_DATA IN THIS EXERCISE_.
________________

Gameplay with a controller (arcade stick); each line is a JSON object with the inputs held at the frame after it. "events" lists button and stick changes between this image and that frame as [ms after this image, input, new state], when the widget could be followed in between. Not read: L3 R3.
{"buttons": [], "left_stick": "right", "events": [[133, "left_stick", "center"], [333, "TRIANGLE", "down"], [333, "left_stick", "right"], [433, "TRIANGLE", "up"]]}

________________

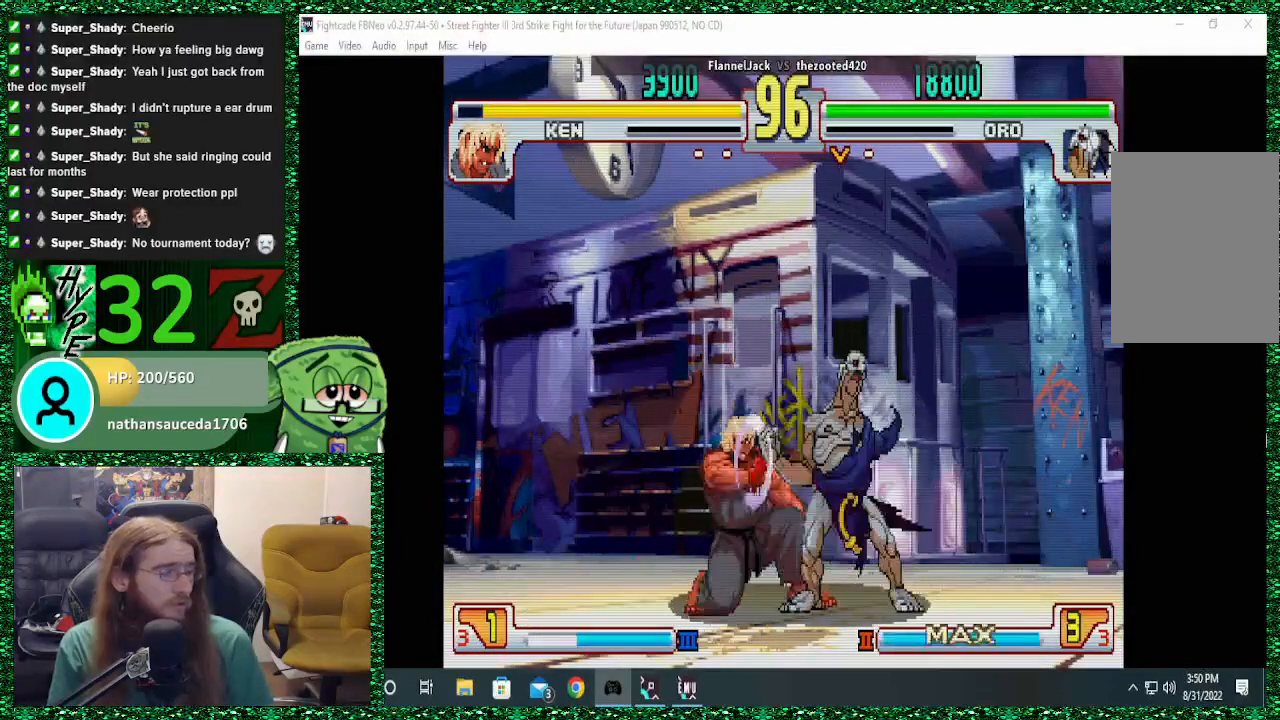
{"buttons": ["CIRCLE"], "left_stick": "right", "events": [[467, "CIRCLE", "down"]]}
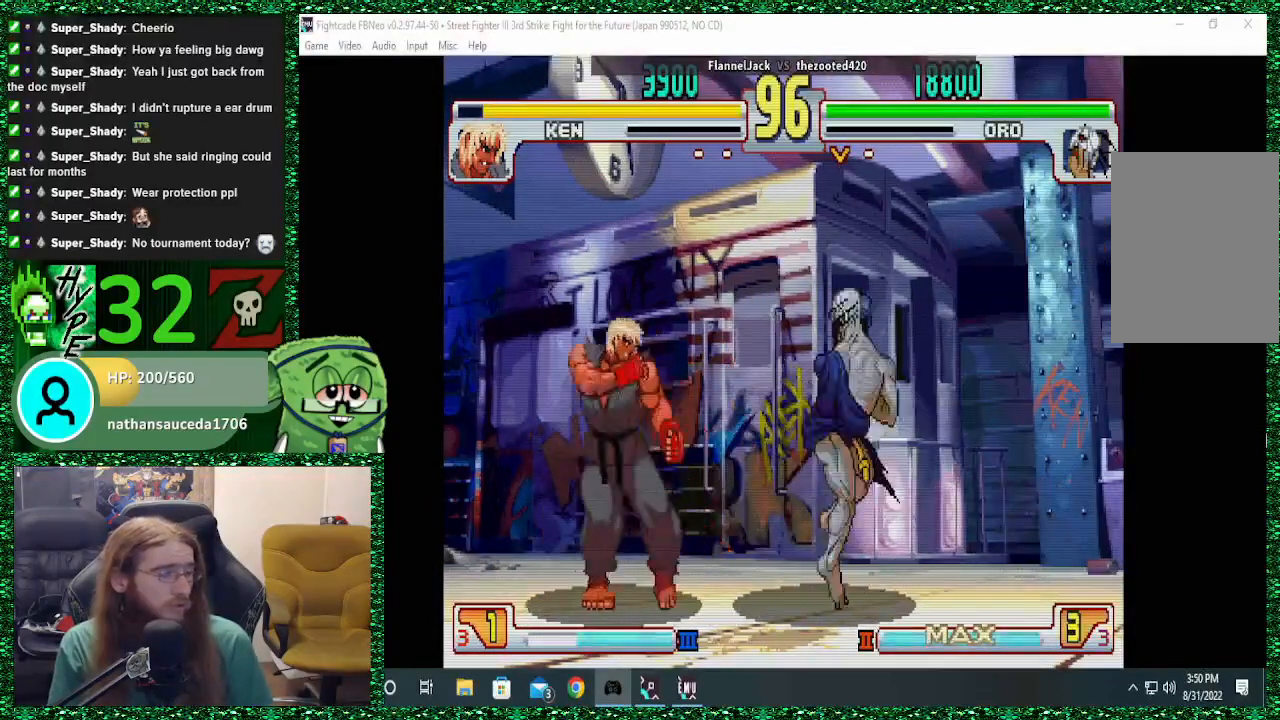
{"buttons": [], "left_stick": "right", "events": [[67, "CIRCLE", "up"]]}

________________

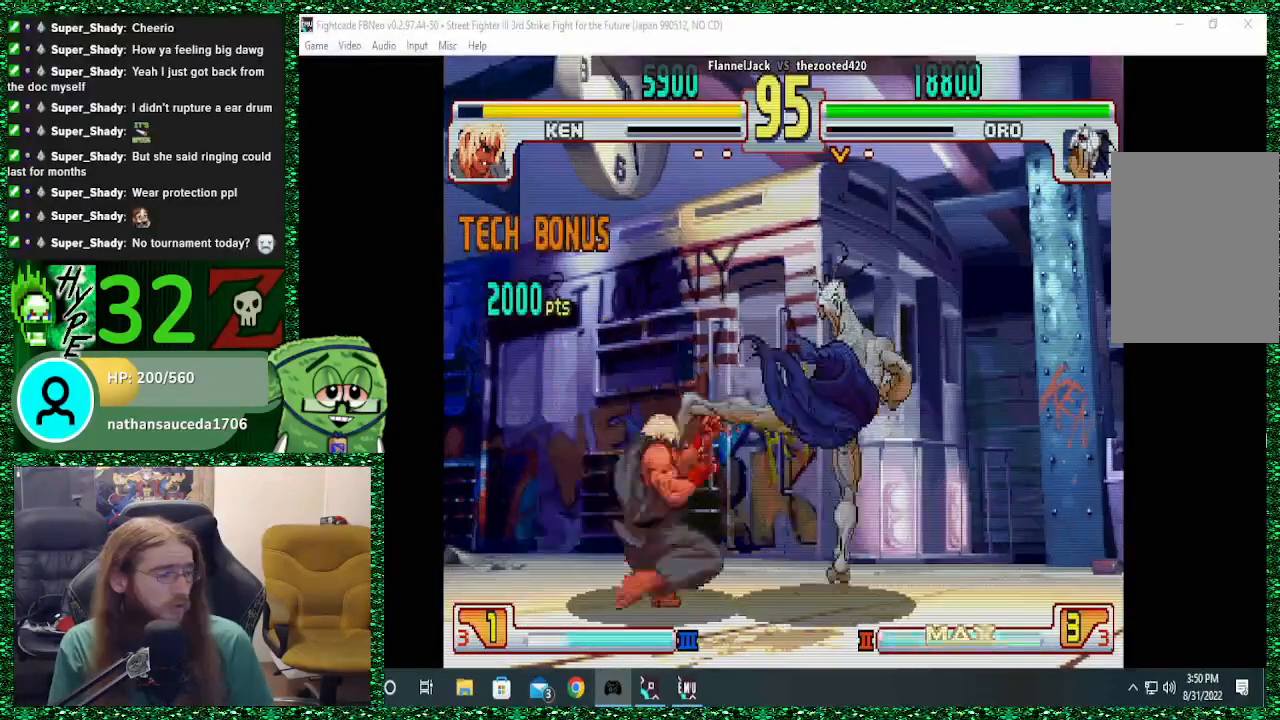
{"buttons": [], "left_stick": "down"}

________________

_EXERCISE OBJECTIVE_. Scan the entries above and work out how many lines include the word "CIRCLE"; the reply is that number alone.

_SOLUTION_. 2